*** PROVIDED RECORDS ***

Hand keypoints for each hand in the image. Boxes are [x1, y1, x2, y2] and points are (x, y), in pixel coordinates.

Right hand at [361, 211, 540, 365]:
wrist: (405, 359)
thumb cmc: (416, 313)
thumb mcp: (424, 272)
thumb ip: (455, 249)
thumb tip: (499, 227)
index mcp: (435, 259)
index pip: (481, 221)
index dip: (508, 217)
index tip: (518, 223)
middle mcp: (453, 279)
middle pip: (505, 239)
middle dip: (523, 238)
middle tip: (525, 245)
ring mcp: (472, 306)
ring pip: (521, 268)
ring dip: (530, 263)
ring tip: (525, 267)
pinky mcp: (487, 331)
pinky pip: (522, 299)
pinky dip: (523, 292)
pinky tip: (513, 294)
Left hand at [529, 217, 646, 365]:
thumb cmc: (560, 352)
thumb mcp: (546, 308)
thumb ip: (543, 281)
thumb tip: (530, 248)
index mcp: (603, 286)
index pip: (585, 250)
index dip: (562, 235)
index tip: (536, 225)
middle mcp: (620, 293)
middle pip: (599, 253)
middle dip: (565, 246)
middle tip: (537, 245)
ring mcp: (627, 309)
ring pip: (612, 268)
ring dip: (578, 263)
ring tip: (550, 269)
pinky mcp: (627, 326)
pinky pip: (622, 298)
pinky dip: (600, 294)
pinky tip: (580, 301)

*** End of PROVIDED RECORDS ***
*** PROVIDED RECORDS ***

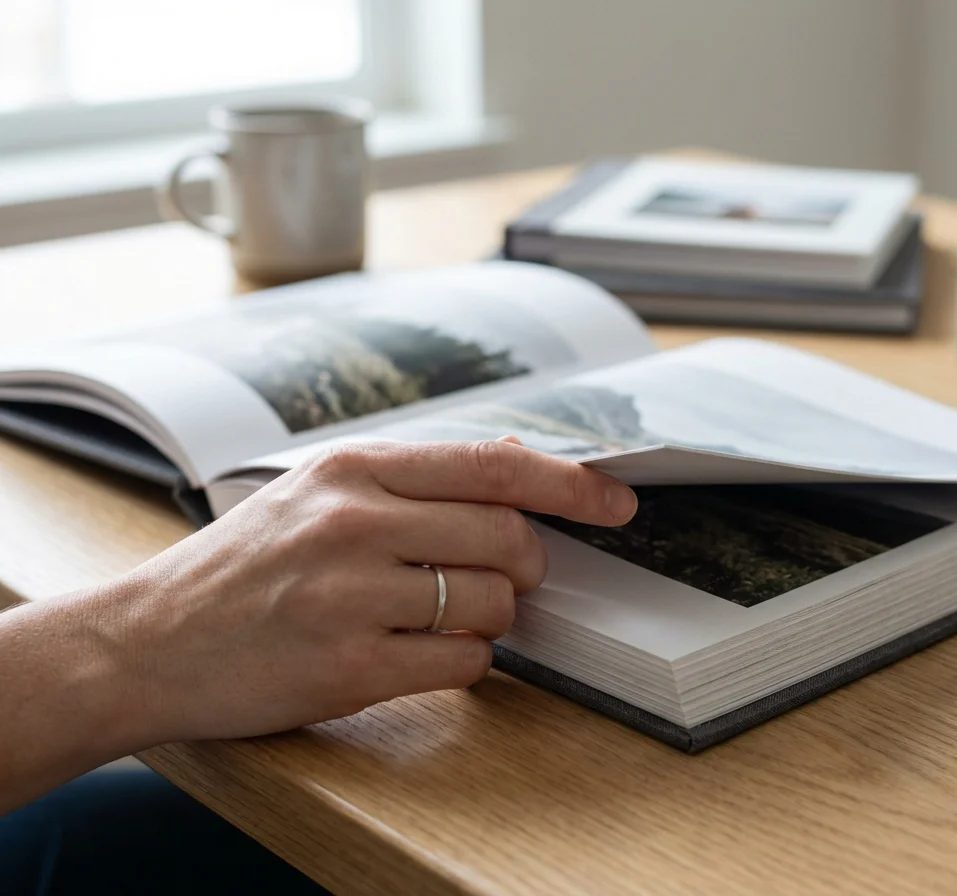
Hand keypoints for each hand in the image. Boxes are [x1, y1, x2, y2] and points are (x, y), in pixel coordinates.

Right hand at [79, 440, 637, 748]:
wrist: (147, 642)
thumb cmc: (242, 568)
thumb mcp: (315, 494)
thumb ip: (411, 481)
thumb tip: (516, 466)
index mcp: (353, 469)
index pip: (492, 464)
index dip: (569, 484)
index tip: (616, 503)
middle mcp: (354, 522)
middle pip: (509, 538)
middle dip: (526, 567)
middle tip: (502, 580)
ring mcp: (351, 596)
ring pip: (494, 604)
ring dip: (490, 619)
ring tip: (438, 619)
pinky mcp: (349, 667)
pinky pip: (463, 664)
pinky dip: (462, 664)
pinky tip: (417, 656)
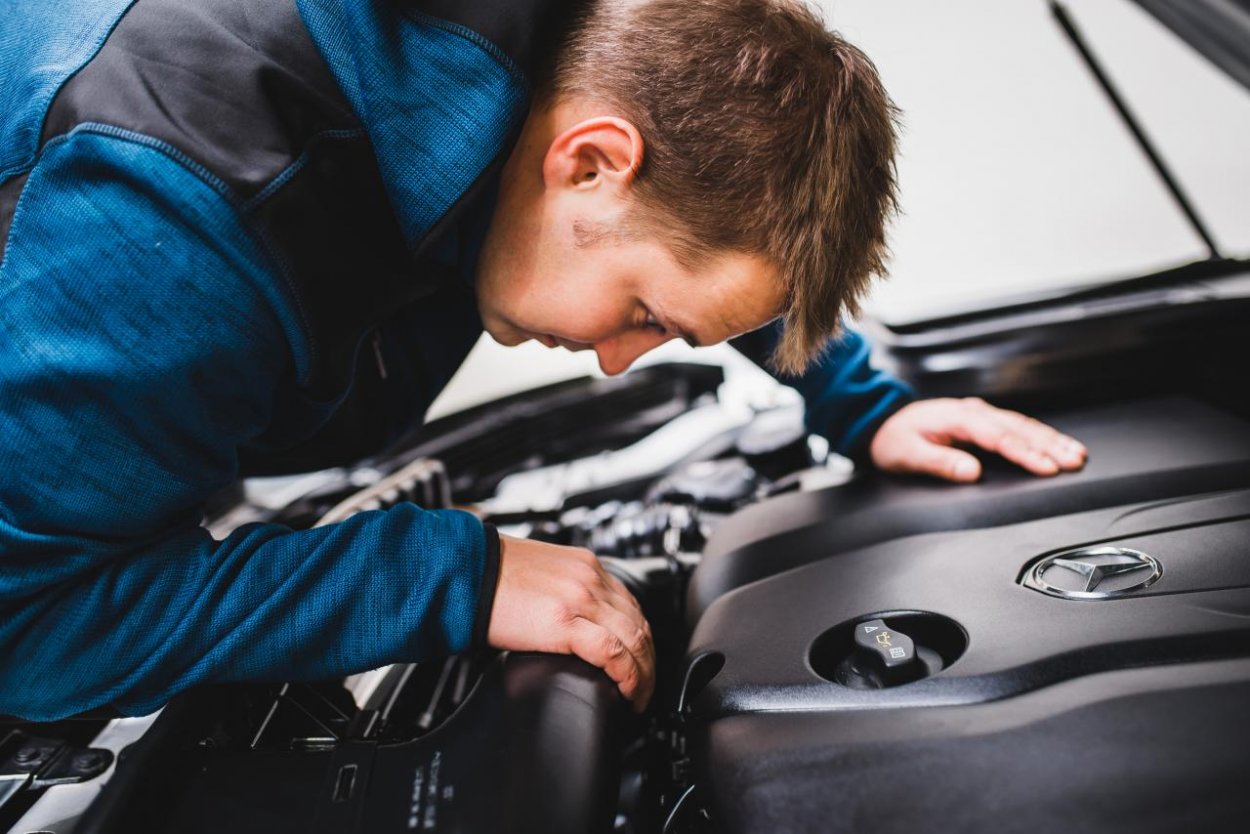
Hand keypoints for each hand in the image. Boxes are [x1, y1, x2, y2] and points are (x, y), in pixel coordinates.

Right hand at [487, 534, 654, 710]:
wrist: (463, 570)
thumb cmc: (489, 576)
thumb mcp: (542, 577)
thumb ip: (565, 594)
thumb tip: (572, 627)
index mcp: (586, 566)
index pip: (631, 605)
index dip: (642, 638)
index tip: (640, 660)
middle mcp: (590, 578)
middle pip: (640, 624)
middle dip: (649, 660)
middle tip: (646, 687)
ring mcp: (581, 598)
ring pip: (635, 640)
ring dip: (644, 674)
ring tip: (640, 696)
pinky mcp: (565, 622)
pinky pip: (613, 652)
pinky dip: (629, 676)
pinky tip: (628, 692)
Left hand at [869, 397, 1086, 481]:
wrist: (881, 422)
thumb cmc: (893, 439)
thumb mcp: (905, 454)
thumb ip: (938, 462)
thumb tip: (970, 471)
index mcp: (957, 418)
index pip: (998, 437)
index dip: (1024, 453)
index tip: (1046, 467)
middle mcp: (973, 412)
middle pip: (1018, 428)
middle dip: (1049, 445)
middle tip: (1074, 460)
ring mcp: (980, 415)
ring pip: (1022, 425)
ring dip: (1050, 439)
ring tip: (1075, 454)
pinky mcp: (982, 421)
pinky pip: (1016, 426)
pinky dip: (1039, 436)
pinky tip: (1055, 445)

*** End of PROVIDED RECORDS ***

EXERCISE AIM. Only one part of the material above is to be transcribed, namely the lines starting with the line that has "ring mcp: (980, 415)" and going on through the line that has "pinky tip: (1055, 445)", exactly as they stand.

ANSWER SPACE.
ring mcp: (980, 415)
ring pip: (1022, 425)
ring dip: (1050, 439)
ring tip: (1075, 454)
pinky mcp: (982, 421)
pinky pip: (1016, 426)
pinky dip: (1039, 436)
pinky tip: (1055, 445)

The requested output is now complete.